İmamın cemaat içerisinde en zayıf kişiyi gözeterek namaz kıldırması sünnet (Buhârî, “Edeb”, 74; Müslim, “Śalât”, 178; Ebû Dâvûd, “Śalât”, 134), cemaatin kendisini takip etmekte zorlanacakları ölçüde acele etmesi ise mekruhtur. Hanbelîler’le Şâfiîler’in tercih edilen görüşüne göre, rükû halinde iken namaza yetişmek üzere gelen birinin bulunduğunu hisseden imamın onun yetişmesini sağlamak amacıyla rükûu biraz uzatması uygun iken Hanefî ve Mâlikî mezheplerine göre bu şekilde davranmak mekruhtur.

Ücret. İmâmet karşılığında ücret almanın câiz olup olmadığı özellikle ilk dönemlerde tartışılmıştır.
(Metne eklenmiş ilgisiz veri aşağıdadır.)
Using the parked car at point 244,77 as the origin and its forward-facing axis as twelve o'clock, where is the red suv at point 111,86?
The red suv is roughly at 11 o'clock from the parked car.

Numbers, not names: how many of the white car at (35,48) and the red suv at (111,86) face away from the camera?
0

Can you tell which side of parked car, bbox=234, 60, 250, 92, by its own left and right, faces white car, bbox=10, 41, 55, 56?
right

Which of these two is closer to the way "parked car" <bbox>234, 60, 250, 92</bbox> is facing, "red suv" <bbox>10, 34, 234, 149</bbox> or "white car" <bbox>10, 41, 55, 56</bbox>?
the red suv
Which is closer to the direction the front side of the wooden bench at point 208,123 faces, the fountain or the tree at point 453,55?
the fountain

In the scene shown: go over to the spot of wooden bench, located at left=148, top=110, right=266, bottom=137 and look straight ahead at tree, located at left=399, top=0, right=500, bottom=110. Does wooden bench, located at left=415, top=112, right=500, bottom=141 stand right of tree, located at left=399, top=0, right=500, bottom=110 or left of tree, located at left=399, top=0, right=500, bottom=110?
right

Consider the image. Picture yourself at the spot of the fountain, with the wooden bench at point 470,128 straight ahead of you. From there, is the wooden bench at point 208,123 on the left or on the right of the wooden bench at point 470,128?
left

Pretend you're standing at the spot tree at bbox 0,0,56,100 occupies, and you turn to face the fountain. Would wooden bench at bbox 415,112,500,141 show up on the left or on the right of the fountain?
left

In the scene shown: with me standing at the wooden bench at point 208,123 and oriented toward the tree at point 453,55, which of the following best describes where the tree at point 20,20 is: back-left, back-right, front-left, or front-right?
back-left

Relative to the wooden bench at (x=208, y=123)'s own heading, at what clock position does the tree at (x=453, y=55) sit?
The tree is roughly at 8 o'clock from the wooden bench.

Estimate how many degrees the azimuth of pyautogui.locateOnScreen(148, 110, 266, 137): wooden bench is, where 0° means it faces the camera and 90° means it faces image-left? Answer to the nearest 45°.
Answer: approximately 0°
Genellikle teorik düzeyde kalan bu tartışmalarda olumsuz görüş bildirenler, Hz. Peygamber’in Kur’an okuma ve öğretme karşılığı ücret alınmasını yasakladığına dair rivayetlerin (Müsned, III, 428; Ebû Dâvûd, “BüyûǾ”, 37; İbn Mâce, “Ticârât”, 8; Abdullah b. Yûsuf ez-Zeylaî, IV, 136-138), ezan ve imâmet için ücret alınmaması tavsiyesini içeren hadisler ve sahâbî sözlerinin yanı sıra (İbn Mâce, “Eźân”, 3; Ebû Dâvûd, “Śalât”, 40; Abdullah b. Yûsuf ez-Zeylaî, IV, 140) ibadetler sırf Allah rızâsı için yapıldığında makbul sayılacağı, ücret karşılığı yapıldığında sevap hâsıl olmayacağı, ibadetin ücret karşılığı ifasını konu alan bir akdin câiz olmadığı gibi kuralları da gerekçe olarak zikrederler. İmam ve müezzinlere devlet gelirlerinden tahsisat bağlanması ise ücret niteliğinde görülmez. Bazı tâbiîn âlimleriyle ilk dönem Hanefî müctehidlerinin ve İmam Şâfiî’nin görüşü, Ahmed b. Hanbel’den rivayet edilen kuvvetli görüş böyledir. Başta İmam Mâlik olmak üzere bir grup fakih ise bunu mekruh görmekle yetinmiştir. Zamanla bu hizmetleri karşılıksız yapacak kimselerin azalması ve mescidlerde namaz kıldırmakla görevli şahıslara ihtiyaç duyulması, hazineden yapılan tahsisatın yetersiz kalıp imamlık için özel ücret anlaşmalarına gidilmesi gibi sebeplerle ücretli imamlık uygulaması yerleşmeye başlamış, doktrinde de bunun câiz olduğu görüşü hâkim olmuştur. Cevazı savunulurken de imamlığın namaz kılma ve Kur’an okuma gibi sırf ibadet nitelikli olmayıp Kur’an öğretme gibi başkalarına da faydası dokunan vesile mahiyetinde ibadet olduğu, ücretin namaz kıldırmanın değil zaman tahsisi ve mescid içi diğer hizmetler karşılığı sayılacağı, dinî hayatın korunabilmesi için böyle bir yola gidilmesinde zaruretin veya ihtiyacın bulunduğu, burada kıyas değil istihsanla hüküm verildiği şeklinde açıklamalar yapılmıştır.